• What you should do: From the entries that follow, report every line in which "SELECT" occurs.

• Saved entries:
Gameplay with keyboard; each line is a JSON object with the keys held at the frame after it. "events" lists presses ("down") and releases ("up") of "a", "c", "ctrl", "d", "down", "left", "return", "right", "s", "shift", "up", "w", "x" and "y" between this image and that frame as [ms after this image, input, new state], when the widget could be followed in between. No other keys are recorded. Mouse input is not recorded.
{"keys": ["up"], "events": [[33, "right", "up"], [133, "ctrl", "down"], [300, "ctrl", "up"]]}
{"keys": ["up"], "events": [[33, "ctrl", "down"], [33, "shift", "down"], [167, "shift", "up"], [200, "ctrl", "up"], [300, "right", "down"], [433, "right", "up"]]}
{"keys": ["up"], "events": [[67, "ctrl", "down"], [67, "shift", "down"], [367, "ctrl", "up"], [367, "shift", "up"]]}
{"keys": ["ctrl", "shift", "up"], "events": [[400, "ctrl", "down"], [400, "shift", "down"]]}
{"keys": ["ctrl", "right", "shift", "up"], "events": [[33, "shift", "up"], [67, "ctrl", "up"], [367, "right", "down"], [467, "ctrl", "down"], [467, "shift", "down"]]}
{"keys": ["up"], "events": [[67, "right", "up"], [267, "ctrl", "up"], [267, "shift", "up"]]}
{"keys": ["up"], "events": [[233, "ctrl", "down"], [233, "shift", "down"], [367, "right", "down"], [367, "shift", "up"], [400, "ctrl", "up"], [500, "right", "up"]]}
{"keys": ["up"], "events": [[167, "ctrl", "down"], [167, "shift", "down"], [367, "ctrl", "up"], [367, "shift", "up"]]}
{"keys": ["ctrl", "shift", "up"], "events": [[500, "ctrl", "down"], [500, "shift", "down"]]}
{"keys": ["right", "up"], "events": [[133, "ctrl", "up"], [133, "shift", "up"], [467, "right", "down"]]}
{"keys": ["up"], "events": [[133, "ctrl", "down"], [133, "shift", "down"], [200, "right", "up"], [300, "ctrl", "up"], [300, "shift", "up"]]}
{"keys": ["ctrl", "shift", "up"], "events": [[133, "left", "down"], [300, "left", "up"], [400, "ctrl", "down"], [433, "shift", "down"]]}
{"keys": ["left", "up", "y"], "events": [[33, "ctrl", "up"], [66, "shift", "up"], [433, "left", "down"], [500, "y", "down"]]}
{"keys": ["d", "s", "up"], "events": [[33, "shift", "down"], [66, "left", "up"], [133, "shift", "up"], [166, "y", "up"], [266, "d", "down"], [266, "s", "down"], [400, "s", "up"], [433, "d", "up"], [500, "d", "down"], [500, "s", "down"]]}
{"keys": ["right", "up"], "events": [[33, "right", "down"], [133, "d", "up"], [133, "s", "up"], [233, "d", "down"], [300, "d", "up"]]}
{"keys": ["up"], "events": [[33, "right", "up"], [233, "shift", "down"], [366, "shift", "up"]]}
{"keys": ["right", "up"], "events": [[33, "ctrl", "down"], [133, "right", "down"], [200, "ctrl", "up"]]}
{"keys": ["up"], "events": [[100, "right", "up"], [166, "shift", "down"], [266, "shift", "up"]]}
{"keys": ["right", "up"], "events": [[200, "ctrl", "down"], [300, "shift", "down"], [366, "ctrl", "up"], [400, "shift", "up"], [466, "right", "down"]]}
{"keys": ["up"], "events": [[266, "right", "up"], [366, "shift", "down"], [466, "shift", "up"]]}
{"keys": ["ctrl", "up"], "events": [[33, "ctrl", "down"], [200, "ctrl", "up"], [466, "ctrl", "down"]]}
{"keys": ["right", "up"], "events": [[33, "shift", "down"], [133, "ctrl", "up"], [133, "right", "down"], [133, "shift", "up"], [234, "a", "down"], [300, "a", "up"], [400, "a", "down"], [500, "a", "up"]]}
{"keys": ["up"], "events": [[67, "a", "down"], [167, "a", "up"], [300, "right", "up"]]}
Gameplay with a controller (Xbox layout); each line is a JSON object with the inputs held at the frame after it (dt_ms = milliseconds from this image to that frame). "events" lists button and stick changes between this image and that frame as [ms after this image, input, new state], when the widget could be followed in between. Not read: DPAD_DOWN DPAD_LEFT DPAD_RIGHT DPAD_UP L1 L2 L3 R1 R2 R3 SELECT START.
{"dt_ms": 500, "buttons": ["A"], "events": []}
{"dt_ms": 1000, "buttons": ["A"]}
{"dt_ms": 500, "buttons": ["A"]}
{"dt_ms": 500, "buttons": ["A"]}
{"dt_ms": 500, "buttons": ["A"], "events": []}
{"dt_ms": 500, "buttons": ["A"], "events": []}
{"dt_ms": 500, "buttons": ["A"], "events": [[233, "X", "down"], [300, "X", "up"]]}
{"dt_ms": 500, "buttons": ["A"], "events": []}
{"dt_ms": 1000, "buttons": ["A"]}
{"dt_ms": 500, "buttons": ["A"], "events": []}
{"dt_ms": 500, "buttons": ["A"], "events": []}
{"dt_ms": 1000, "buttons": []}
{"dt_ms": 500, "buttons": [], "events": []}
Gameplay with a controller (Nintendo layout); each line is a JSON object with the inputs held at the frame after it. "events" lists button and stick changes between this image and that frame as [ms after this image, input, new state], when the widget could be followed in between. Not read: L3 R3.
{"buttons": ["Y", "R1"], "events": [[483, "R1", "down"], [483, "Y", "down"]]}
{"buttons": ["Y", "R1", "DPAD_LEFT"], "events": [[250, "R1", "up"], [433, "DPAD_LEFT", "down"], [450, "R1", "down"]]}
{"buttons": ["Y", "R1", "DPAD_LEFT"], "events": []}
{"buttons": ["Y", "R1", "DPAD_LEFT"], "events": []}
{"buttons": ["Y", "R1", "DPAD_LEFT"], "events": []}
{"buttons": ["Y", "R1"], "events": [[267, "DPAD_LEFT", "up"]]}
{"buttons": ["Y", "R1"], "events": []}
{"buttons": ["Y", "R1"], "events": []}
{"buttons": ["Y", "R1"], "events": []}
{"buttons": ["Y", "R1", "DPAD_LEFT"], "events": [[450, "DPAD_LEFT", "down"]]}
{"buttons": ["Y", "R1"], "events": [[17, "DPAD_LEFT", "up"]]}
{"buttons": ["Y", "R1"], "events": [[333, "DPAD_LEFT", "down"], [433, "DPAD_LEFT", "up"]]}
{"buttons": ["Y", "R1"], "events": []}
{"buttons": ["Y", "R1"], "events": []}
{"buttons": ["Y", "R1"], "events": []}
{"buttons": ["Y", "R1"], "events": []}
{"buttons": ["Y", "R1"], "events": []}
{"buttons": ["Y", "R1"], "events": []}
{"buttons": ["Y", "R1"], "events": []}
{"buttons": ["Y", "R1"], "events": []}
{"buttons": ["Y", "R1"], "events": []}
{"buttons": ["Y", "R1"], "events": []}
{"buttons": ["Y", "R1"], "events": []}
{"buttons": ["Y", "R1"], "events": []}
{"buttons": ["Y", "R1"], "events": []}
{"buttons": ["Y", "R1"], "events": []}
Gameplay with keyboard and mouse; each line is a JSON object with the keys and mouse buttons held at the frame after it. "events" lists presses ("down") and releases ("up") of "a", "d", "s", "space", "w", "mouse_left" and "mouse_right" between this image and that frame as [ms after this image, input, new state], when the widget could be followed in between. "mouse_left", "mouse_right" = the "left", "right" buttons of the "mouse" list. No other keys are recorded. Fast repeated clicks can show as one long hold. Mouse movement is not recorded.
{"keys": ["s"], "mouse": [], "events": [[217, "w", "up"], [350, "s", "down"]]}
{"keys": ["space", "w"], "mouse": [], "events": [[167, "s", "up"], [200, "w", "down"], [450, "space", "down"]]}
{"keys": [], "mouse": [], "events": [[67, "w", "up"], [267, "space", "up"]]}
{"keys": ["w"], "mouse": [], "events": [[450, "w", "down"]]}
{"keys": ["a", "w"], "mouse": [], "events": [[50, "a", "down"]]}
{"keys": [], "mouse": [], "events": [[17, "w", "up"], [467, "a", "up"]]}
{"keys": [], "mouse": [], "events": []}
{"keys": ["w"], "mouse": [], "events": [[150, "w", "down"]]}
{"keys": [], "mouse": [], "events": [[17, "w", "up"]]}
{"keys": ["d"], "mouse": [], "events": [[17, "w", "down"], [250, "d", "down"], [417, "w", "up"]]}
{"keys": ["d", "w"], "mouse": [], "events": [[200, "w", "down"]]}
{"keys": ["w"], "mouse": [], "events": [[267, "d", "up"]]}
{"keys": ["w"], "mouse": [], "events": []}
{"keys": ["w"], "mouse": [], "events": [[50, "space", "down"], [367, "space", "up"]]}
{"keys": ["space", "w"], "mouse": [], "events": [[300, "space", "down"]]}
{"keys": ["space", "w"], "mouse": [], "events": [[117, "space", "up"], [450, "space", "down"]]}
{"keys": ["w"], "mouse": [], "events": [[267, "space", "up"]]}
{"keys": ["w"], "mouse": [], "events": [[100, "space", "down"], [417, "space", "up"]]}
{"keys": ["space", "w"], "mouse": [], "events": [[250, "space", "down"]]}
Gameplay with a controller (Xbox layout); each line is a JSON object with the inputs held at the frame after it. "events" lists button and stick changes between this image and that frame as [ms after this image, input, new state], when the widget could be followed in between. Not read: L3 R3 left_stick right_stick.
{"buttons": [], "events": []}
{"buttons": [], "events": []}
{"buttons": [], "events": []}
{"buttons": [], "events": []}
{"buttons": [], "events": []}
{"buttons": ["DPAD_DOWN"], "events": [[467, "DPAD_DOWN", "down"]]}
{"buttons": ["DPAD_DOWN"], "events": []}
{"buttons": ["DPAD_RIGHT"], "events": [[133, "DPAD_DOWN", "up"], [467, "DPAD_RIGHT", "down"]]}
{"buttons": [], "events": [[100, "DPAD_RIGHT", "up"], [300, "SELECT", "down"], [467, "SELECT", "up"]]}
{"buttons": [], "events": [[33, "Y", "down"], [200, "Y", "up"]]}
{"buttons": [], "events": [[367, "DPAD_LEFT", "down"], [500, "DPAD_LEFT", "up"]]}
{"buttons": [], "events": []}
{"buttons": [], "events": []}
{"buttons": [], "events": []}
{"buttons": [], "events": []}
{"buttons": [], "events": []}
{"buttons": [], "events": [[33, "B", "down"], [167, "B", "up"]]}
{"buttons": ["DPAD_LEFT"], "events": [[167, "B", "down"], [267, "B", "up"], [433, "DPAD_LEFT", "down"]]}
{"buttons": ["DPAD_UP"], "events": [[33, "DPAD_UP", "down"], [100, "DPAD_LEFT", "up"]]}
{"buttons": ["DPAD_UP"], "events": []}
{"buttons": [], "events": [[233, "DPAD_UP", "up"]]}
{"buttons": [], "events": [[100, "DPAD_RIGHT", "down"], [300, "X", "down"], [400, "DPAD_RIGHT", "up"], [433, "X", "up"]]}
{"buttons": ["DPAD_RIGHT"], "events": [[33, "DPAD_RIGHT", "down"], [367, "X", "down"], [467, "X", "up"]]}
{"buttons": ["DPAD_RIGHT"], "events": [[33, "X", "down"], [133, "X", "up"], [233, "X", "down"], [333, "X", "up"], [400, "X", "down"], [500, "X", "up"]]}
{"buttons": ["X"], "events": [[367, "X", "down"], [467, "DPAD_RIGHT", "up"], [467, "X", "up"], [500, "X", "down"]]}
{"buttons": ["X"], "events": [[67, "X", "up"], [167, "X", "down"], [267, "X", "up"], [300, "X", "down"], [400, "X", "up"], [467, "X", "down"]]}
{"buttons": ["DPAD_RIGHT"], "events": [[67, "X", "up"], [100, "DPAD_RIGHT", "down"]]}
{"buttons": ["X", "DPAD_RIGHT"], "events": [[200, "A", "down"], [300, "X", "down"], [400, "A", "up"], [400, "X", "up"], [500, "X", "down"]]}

• Response below:
Gameplay with a controller (Xbox layout); each line is a JSON object with the inputs held at the frame after it (dt_ms = milliseconds from this image to that frame). "events" lists button and stick changes between this image and that frame as [ms after this image, input, new state], when the widget could be followed in between. Not read: DPAD_DOWN DPAD_LEFT DPAD_RIGHT DPAD_UP L1 L2 L3 R1 R2 R3 SELECT START.
{"buttons": [], "events": [[100, "DPAD_RIGHT", "up"], [300, "SELECT", "down"], [467, "SELECT", "up"]]}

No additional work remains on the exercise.